Weniger als 100 der 700 Journalistinnen in Kabul arbeiten noch

Solidaritätsdemonstration mit afghanischen Journalistinnen und Journalisten
Solidaritätsdemonstration mit afghanischen Journalistinnen und Journalisten (© Imago Images / ZUMA Wire)

Während in den afghanischen Provinzen so gut wie keine Reporterinnen mehr arbeiten, werden es trotz gegenteiliger Versprechungen der Taliban auch in der Hauptstadt Kabul immer weniger.

Reporter ohne Grenzen

Reporter ohne Grenzen (RSF) forderte die Taliban auf, unverzüglich Garantien für die Freiheit und Sicherheit von Journalistinnen in Afghanistan zu geben, wo trotz der Zusicherungen der Taliban, die Pressefreiheit zu respektieren und Journalistinnen weiterhin arbeiten zu lassen, eine neue Medienlandschaft entsteht, aus der Frauen ausgeschlossen sind.

Vor dem Hintergrund der Vorfälle, die afghanischen Journalistinnen seit der Machtübernahme durch die Taliban am 15. August widerfahren sind, und vor dem Hintergrund der Taliban-Anweisung, die islamischen Gesetze einzuhalten, hat eine RSF-Untersuchung ergeben, dass in der afghanischen Hauptstadt offiziell nur noch weniger als 100 Journalistinnen bei privaten Radio- und Fernsehsendern arbeiten.

Nach einer Erhebung von RSF und seiner Partnerorganisation, dem Zentrum zum Schutz afghanischer Journalistinnen (CPAWJ), gab es 2020 in Kabul 108 Medien mit insgesamt 4.940 Mitarbeitern. Darunter befanden sich 1.080 weibliche Angestellte, von denen 700 als Journalistinnen tätig waren.

Von den 510 Frauen, die zuvor für acht der größten Medienunternehmen und Pressegruppen arbeiteten, sind derzeit nur noch 76 (darunter 39 Journalistinnen) tätig. Mit anderen Worten: Die Journalistinnen sind dabei, aus der Hauptstadt zu verschwinden. Angesichts dessen sagte sagte RSF-Generalsekretär Christophe Deloire:

„Die Achtung des Grundrechts der Frauen – einschließlich der Journalistinnen – auf Arbeit und Berufsausübung durch die Taliban ist eines der Hauptthemen. Journalistinnen müssen so schnell wie möglich ihre Arbeit wieder aufnehmen können, ohne belästigt zu werden, weil dies ihr grundlegendes Recht ist, weil es für ihren Lebensunterhalt unerlässlich ist und weil ihre Abwesenheit in der Medienlandschaft dazu führen würde, dass alle afghanischen Frauen zum Schweigen gebracht werden.

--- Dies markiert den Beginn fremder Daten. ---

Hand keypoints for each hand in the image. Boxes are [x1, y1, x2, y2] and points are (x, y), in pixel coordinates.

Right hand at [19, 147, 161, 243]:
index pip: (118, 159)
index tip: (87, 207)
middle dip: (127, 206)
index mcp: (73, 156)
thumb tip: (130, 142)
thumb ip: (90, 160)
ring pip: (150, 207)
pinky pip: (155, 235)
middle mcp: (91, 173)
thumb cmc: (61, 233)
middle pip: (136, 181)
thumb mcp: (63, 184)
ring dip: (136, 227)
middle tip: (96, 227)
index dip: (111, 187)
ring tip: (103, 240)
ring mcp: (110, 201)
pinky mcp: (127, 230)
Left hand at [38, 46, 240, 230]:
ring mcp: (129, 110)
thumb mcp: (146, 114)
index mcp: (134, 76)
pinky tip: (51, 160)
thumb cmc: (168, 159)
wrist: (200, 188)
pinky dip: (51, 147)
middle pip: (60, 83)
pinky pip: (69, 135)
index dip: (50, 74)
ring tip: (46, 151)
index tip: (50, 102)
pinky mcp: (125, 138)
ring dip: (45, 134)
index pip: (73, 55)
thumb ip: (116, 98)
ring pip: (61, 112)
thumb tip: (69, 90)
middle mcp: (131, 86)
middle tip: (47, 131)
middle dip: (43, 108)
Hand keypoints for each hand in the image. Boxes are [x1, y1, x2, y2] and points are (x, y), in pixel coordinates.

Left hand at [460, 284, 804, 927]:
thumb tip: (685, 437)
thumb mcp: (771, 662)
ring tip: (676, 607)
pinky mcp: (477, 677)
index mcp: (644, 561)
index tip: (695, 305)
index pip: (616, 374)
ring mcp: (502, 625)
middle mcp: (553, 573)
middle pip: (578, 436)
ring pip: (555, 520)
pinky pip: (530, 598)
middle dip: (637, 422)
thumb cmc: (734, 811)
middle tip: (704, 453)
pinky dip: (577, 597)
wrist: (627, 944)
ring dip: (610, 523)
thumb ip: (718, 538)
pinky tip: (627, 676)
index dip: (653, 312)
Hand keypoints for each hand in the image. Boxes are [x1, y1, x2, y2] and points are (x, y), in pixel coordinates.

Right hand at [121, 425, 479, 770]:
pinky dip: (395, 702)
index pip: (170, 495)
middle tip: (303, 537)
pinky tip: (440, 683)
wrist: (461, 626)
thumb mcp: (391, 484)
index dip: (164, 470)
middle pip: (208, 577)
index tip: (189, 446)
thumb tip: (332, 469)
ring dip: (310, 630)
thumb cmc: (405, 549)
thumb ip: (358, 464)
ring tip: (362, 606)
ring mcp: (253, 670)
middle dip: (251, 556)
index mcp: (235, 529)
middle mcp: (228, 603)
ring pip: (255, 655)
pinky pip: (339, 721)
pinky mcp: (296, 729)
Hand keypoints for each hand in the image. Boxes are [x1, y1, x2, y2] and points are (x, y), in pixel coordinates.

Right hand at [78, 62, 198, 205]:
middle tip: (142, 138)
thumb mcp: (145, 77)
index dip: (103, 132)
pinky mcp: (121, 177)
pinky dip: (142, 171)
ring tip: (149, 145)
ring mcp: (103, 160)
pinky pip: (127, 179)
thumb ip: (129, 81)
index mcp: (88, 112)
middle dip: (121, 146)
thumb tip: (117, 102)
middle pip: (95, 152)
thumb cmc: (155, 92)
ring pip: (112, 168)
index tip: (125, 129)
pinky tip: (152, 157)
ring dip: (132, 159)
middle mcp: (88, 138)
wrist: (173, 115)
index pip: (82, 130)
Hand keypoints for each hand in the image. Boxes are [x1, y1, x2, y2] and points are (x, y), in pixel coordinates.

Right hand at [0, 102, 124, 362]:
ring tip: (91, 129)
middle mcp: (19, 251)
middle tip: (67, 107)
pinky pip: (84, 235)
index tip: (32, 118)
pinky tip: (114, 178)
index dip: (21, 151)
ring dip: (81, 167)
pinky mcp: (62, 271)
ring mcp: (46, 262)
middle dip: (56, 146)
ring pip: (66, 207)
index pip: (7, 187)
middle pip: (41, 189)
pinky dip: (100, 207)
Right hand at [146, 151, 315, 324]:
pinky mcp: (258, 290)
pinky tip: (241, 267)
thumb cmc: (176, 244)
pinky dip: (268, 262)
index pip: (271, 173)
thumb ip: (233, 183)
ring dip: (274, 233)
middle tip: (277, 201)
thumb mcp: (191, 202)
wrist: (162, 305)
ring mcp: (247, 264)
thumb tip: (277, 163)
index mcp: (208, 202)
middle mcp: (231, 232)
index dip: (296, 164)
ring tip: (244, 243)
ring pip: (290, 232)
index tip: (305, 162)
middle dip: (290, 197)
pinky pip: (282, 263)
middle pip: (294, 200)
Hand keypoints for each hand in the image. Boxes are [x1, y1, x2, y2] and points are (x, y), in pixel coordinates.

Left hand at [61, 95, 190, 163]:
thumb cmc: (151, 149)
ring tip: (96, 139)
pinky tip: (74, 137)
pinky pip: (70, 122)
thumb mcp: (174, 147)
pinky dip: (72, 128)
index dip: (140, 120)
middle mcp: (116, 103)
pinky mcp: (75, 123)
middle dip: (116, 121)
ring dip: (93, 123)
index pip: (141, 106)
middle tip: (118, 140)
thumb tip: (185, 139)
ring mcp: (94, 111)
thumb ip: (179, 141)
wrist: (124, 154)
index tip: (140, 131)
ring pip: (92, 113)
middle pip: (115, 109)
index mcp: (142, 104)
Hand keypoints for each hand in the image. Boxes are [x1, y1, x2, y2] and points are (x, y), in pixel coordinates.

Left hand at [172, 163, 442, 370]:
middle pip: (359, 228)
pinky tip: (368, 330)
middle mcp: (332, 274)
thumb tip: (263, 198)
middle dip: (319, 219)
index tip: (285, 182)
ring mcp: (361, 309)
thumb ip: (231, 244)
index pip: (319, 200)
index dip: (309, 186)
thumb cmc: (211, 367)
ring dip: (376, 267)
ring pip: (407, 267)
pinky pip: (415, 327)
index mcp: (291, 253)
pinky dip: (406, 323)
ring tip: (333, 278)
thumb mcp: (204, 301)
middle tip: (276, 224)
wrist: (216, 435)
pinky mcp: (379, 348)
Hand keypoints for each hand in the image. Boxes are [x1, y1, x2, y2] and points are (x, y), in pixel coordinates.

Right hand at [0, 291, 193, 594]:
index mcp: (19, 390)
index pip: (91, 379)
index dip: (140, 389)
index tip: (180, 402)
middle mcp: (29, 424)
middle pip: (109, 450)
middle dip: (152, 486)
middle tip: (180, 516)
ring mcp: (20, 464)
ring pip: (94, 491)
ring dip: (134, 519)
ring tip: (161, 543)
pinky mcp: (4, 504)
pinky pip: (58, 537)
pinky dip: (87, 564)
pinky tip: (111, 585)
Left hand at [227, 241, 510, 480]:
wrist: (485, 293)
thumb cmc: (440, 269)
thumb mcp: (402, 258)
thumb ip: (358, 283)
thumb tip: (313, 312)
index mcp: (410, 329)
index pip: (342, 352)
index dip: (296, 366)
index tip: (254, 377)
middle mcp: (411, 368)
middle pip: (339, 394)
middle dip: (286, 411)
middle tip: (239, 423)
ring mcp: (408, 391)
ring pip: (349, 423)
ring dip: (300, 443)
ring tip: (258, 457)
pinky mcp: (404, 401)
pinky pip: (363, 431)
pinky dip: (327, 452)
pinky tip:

Wir fordern die Taliban-Führung auf, unverzüglich Garantien für die Freiheit und Sicherheit von Journalistinnen zu geben.”

Die meisten Journalistinnen in den Provinzen wurden bereits gezwungen, ihre Arbeit aufzugeben, nachdem fast alle privaten Medienunternehmen mit dem Vormarsch der Taliban ihre Tätigkeit eingestellt haben. Eine Handvoll dieser Journalistinnen schafft es noch, mehr oder weniger von zu Hause aus zu arbeiten, aber das ist kein Vergleich zu 2020, als die Umfrage von RSF und CPAWJ ergab, dass mehr als 1.700 Frauen für Medienunternehmen in drei Provinzen arbeiteten (die Provinzen Kabul, Herat und Balkh im Osten, Westen und Norden des Landes). (…)

Trotz der Zusage des Taliban-Sprechers Zabihullah Mudschahid, dass die Frauen „in einigen Tagen“ wieder an die Arbeit zurückkehren könnten, wurden keine entsprechenden Maßnahmen angekündigt, so dass Hunderte Journalistinnen gezwungen sind, zu Hause zu bleiben und in eine ungewisse Zukunft zu blicken.

(Aus dem Artikel „Fewer than 100 of Kabul’s 700 women journalists still working“, der bei Reporter ohne Grenzen erschienen ist. Übersetzung von Alexander Gruber.)